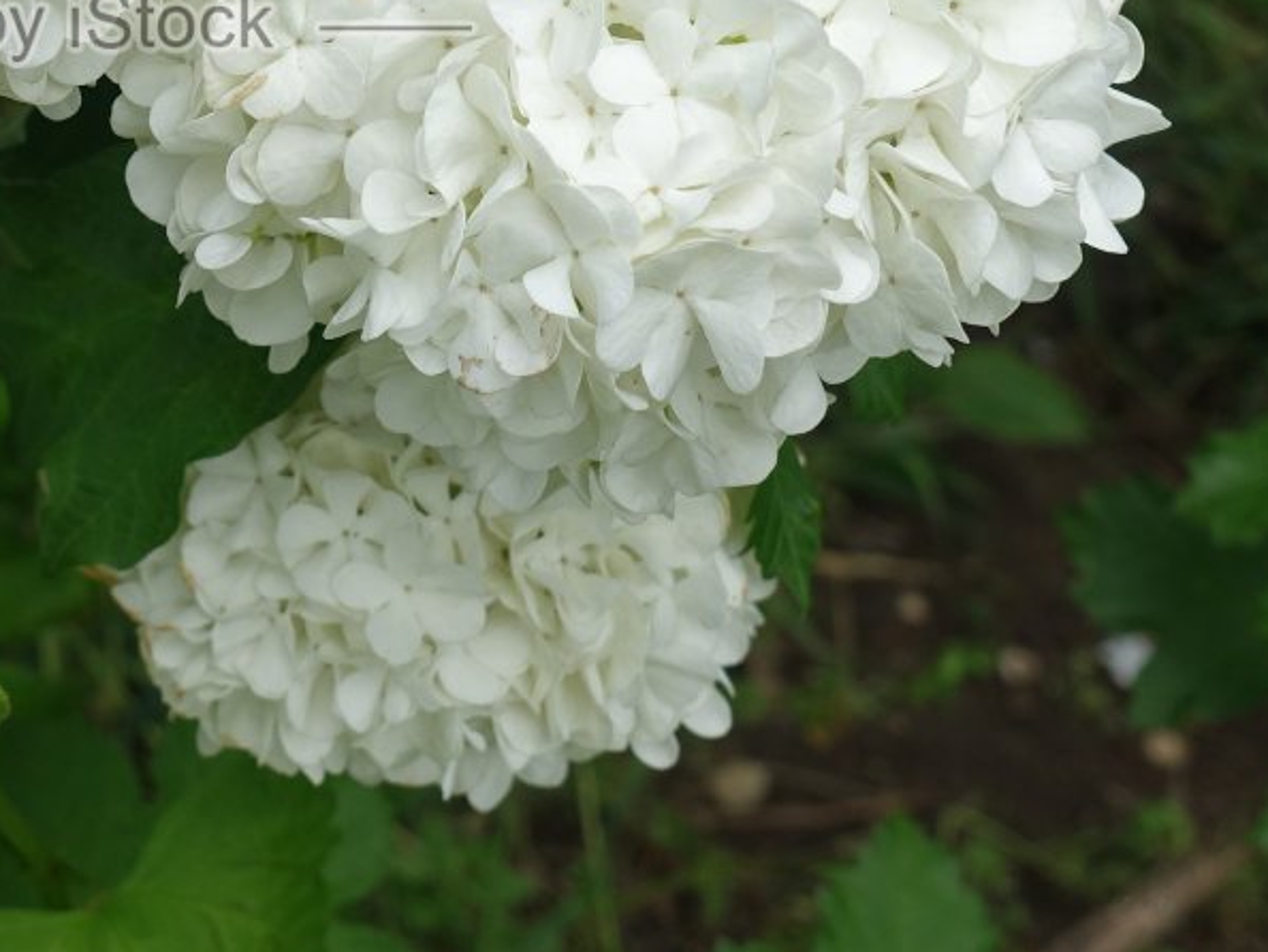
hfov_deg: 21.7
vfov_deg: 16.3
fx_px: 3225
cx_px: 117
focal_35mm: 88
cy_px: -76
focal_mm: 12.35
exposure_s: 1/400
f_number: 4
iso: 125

* * *

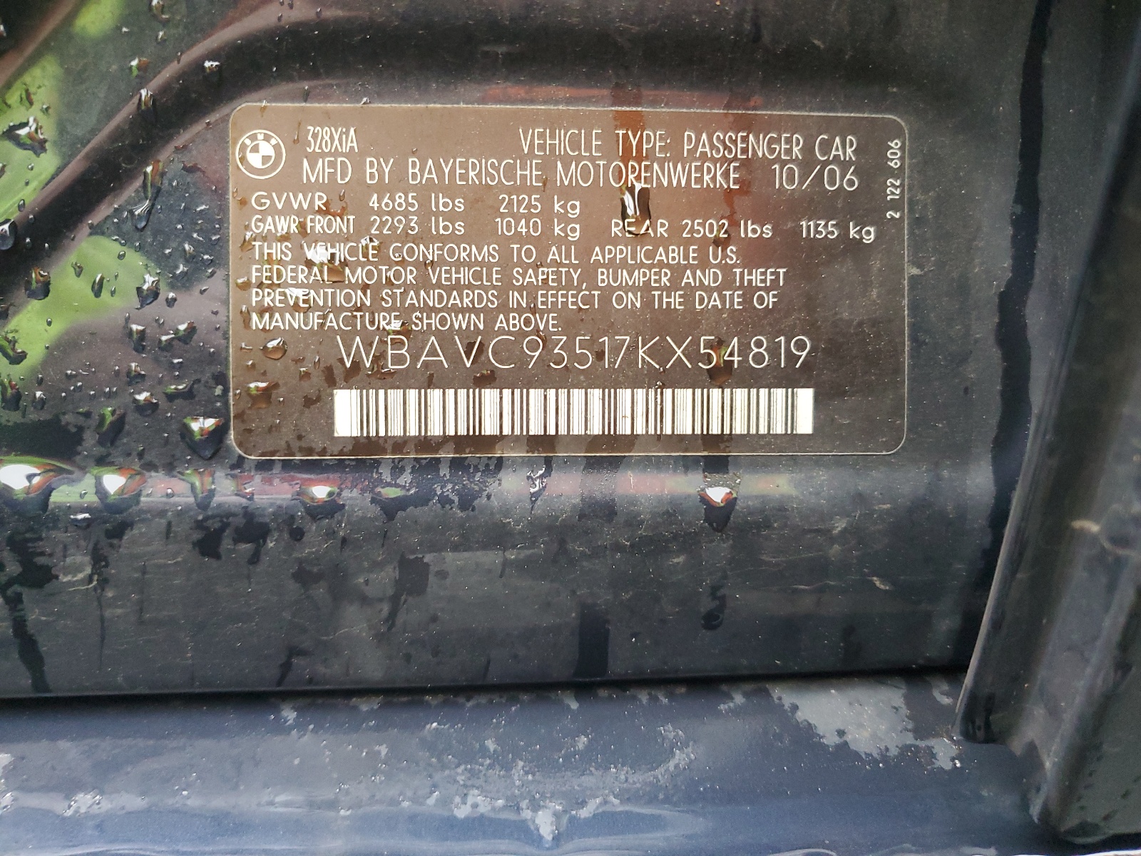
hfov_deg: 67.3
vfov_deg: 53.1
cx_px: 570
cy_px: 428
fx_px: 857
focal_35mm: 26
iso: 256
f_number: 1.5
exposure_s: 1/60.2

> _Task description_
The response should be the listing above, limited to the lines between the one holding "hfov_deg: 67.3" and the one holding "exposure_s: 1/60.2", inclusive, reproduced exactly.

> _Result of this task_
hfov_deg: 67.3
vfov_deg: 53.1
cx_px: 570
cy_px: 428
fx_px: 857
focal_35mm: 26
iso: 256
f_number: 1.5
exposure_s: 1/60.2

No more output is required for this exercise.